Je sortis de ma poche deux billets et je les posai sur une table.
Exclamations. Mains jointes. Larmes. Je passe sur ce que vous devinez. Mais quand les cris eurent cessé, la mère m’avoua en secouant la tête qu’il faudrait bien néanmoins que l’enfant reprît son travail, car la somme était due, et au-delà, au logeur, à l’épicier, au pharmacien, à la fripière. Bref, je doublai mon offrande et pris congé sur-le-champ, mettant une pudeur et un calcul également naturels à me taire ce jour-là sur mes sentiments.
Le lendemain, je ne le nie pas, il était dix heures à peine quand je frappai à la porte.
– Maman est sortie, me dit Concha. Elle fait son marché. Entrez, mon ami.

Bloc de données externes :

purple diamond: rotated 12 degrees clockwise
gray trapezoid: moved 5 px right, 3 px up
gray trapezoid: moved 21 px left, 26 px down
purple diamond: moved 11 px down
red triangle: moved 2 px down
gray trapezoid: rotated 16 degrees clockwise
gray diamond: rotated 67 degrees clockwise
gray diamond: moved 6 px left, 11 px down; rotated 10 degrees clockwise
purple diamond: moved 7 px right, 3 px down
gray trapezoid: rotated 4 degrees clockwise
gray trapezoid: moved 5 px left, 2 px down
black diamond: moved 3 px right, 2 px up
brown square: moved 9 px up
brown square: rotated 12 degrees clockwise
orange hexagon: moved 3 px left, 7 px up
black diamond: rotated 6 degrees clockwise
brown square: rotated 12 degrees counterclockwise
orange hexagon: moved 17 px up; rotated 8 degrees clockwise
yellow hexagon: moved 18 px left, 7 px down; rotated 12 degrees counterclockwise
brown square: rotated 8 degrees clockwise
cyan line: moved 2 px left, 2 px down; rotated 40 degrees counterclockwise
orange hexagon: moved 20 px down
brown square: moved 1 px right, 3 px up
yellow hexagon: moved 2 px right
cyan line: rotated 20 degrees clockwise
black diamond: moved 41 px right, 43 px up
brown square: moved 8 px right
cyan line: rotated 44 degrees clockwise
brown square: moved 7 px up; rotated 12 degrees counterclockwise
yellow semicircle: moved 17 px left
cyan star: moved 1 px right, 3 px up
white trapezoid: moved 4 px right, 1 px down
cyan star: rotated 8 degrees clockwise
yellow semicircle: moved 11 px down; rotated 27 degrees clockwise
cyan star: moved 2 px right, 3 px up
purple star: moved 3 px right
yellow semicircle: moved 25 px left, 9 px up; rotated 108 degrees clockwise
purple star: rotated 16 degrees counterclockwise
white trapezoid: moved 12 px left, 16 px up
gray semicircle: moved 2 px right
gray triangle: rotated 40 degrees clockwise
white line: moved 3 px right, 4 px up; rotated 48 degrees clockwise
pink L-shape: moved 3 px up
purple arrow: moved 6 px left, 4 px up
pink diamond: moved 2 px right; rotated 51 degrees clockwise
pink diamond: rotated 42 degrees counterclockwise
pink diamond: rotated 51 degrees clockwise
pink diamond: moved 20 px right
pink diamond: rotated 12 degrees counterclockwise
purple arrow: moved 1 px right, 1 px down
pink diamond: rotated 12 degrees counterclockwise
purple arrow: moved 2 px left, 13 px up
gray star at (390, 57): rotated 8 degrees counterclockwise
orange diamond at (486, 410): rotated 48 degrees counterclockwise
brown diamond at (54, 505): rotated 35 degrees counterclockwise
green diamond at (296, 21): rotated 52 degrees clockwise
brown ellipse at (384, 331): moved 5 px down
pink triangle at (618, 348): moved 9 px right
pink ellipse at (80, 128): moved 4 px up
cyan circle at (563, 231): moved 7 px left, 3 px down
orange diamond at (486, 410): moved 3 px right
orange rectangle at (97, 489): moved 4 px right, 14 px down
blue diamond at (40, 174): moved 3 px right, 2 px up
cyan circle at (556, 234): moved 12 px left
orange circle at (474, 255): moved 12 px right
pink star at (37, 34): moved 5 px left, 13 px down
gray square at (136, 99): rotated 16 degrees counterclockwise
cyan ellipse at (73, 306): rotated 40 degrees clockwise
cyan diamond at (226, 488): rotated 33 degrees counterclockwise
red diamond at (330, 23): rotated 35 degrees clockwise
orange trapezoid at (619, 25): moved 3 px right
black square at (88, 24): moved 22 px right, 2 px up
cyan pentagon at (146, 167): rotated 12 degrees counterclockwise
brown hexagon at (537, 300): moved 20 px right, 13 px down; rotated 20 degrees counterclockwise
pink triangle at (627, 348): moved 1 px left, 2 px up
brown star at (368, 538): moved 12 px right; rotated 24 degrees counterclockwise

Elle me regarda, puis se mit à rire.
– Eh bien! je me tiens sage devant maman. Qu’en dites-vous?
– En effet.
– Ne croyez pas au moins que ce soit par éducation. Je me suis élevée toute seule; c’est heureux, car ma pauvre mère en aurait été bien incapable. Je suis honnête et elle s’en vante; mais je m’accouderais à la fenêtre en appelant les passants, que maman me contemplerait en disant: ¡Qué gracia! Je fais exactement ce qu’il me plaît du matin au soir. Aussi j’ai du mérite à ne pas faire tout ce qui me passe par la tête, car ce n’est pas elle qui me retiendrait malgré les phrases qu’elle vous a dites.
– Alors, jeune personne, le jour où un novio sera candidat, c’est à vous qu’il devra parler?
– C’est à moi. En connaissez-vous?
– Non.
J’étais devant elle, dans un fauteuil de bois dont le bras gauche était cassé. Je me vois encore, le dos à la fenêtre, près d’un rayon de soleil qui zébrait le plancher…
Soudain elle s’assit sur mes genoux, mit ses deux mains à mes épaules, et me dit:
– C’est vrai!
Je ne répondis plus.
Instinctivement, j’avais refermé mes bras sur elle et d’une main j’attirais à moi sa chère tête devenue sérieuse, mais elle devança mon geste et posa vivement elle-même sa bouche brûlante sur la mienne en me regardant profondément.
Primesautière, incompréhensible: telle je l’ai toujours connue. La brusquerie de sa tendresse m’affola comme un breuvage. Je la serrai de plus près encore. Sa taille cédait à mon bras. Je sentais peser sur moi la chaleur et la forme ronde de ses jambes à travers la jupe.
Elle se leva.
– Non, dit-elle. Non. Non. Allez-vous-en.